If you’re feeling like a sit-down lunch, head into Biot. Be aware that Biot is a town of two halves: seaside town and hill village. Don’t get fooled into thinking you’ll be having lunch in the famous medieval village as that’s several kilometres inland on a hill. Well worth taking the bus from the Biot train station to see it though, and it has some lovely shady cafes and restaurants to escape the heat. If you want to stick to the coast, the marina at nearby Villeneuve Loubet (the huge curved building) has some quite good restaurants on the waterfront.

Setting & Location

With a lovely view to your left of the city of Nice with the Alps rising up behind, these beaches are not without charm, particularly in the evenings when the stones cool down and the beach fills with families picnicking and swimming in the long twilight hours.

Water Safety & Clarity

Because the beach is very open and unprotected, these beaches do get affected by chop and waves when the wind gets up. In fact, during the winter storms, the coast road that runs along behind the beach often has waves crashing across it.
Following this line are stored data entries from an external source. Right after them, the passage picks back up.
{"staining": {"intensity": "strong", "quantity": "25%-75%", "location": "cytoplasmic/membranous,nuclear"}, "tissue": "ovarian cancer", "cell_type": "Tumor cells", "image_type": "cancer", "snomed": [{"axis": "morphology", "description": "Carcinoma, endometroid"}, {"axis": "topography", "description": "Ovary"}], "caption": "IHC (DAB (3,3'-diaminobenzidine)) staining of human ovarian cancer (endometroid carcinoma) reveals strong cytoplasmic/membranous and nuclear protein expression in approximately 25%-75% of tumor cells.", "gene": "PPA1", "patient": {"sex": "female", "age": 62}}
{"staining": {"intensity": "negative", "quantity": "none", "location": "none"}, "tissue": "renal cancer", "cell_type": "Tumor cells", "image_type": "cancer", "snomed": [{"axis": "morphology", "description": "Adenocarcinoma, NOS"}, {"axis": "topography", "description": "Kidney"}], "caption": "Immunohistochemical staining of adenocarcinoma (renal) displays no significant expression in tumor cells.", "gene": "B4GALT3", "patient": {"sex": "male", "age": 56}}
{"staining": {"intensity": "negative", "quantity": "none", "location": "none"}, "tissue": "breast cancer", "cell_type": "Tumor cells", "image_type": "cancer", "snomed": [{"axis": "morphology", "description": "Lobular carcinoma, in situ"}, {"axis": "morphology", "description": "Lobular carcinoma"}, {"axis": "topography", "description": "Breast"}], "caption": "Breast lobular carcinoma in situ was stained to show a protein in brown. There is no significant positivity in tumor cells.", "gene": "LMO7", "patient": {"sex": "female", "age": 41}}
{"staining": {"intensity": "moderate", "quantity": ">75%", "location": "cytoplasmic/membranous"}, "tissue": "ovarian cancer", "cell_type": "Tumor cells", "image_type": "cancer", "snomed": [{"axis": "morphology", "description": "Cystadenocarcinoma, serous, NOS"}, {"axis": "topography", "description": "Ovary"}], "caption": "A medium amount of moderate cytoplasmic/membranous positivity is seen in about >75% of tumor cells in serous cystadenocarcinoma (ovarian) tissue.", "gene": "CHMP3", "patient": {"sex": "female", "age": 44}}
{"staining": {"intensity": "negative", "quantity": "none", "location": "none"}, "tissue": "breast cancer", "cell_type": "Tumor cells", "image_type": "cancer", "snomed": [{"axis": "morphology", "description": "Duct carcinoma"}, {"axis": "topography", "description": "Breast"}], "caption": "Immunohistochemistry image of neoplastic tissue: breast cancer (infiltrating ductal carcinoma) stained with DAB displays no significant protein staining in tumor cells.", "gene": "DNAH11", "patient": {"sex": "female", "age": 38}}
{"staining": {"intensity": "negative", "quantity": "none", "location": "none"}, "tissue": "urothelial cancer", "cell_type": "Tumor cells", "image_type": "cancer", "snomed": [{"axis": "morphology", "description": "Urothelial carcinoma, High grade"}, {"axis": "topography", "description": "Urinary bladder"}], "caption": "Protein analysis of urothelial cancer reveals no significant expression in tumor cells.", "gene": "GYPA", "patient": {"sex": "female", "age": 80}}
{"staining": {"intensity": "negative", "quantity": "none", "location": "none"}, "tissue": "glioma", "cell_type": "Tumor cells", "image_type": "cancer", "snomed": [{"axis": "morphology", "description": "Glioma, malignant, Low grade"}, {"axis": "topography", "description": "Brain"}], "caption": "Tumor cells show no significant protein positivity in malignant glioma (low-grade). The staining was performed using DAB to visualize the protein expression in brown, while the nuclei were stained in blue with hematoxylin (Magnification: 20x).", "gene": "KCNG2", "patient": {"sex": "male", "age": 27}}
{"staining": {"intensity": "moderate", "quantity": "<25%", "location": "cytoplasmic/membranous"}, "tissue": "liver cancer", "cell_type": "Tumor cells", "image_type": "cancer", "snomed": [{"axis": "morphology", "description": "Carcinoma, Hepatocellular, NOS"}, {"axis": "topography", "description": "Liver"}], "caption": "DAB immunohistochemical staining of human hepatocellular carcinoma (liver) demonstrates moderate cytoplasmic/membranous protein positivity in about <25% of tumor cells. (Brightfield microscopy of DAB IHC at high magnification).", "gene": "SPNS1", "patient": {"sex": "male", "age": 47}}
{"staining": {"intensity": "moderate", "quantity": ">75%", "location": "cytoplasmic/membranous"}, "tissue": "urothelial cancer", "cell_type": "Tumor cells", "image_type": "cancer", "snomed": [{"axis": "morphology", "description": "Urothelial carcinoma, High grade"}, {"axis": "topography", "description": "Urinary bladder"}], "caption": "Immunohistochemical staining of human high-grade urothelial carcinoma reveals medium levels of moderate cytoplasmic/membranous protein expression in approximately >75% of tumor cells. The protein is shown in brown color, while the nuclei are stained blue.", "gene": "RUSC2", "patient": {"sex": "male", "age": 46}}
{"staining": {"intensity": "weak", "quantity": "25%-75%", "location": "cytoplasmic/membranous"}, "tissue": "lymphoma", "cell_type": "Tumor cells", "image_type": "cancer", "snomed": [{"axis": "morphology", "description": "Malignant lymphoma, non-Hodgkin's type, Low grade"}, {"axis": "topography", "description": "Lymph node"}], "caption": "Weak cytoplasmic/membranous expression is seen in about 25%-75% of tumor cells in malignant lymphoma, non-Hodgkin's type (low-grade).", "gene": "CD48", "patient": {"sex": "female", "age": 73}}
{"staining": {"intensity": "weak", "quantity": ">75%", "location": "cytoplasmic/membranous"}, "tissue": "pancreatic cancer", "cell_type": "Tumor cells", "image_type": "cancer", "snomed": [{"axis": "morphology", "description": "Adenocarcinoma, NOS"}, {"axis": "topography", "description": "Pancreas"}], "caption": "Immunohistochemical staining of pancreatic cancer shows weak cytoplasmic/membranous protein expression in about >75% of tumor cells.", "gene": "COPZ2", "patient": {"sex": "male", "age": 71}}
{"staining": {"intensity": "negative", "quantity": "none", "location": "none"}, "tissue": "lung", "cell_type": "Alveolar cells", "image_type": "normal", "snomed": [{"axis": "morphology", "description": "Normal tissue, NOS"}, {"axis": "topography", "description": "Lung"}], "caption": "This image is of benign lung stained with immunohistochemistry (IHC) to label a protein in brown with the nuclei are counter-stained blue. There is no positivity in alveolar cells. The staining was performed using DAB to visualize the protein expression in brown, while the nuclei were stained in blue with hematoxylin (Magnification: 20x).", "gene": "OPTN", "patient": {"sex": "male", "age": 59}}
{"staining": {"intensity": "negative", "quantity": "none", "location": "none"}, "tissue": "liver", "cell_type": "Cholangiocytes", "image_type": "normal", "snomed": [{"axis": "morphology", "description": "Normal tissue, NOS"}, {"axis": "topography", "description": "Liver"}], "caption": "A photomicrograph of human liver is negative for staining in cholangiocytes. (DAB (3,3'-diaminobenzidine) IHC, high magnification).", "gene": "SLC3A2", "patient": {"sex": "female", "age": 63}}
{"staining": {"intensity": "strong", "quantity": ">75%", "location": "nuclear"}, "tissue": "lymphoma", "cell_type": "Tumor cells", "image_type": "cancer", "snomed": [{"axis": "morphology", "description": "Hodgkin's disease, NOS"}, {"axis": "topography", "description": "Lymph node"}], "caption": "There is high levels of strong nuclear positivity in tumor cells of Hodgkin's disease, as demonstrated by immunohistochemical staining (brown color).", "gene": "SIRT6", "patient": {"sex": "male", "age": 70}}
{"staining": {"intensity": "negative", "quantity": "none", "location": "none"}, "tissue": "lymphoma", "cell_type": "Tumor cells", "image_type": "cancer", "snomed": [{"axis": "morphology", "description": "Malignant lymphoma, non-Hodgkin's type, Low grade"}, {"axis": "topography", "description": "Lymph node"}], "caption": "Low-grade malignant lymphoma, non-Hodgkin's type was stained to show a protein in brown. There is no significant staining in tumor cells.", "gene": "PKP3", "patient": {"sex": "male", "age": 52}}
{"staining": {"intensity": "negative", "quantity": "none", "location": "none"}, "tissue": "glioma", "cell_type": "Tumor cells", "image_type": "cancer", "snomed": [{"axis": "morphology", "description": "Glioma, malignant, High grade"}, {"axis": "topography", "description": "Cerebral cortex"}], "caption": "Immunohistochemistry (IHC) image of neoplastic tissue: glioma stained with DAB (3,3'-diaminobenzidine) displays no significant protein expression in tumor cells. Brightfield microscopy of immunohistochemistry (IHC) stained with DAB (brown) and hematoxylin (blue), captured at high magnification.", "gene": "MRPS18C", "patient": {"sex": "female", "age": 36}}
During the summer there is one lifeguard on duty at Plage du Fort Carré and a lifeguard station at La Fontonne. The seabed drops away quite quickly so keep a good eye on any children swimming.

Note that the mouth of the River Brague comes out at La Siesta at La Fontonne, so after heavy rainfall it can get a little polluted.

Beach Quality

This is a pebble beach, made up of flat grey stones that have been smoothed into gleaming discs by the waves over the centuries (they’re perfect for skimming across the water.) Because they are so smooth, walking across them isn’t painful, rather it’s a bit awkward and the stones also get quite hot in summer. Here’s where those rather silly looking but effective rubber-soled swimming shoes come in so handy.

Watersports Nearby

Those wanting to indulge in some high-octane watersports should head to nearby Villeneuve-Loubet or to the sandy beaches at Juan les Pins. A trip to Marineland Waterpark is a must for families, especially those who enjoy slides, flumes and tube rides. The Marineland animal park has plenty of marine mammals to discover as well as miniature golf and a special kids island.

The medieval village of Biot is a ten-minute bus trip inland and worth the time to explore either before or after a dip in the cool waters of the Mediterranean.


For those fancying a decent walk, you can walk to Fort Carré from Antibes old town in about 20 minutes to half an hour, either the quick route along the road or through the port past the superyachts. (There’s a path that carries on past the shipyard and around the small headland where the fort sits if you’re sticking to the water). Carry on along the coast road (Route du Bord du Mer) until you find a suitable spot.

For those using public transport, the train is quick and simple as Biot is just one stop from Antibes and the train station lies just by the sea. There is free parking along the coast road, although it fills up quite quickly in summer as half the country descends on the coast.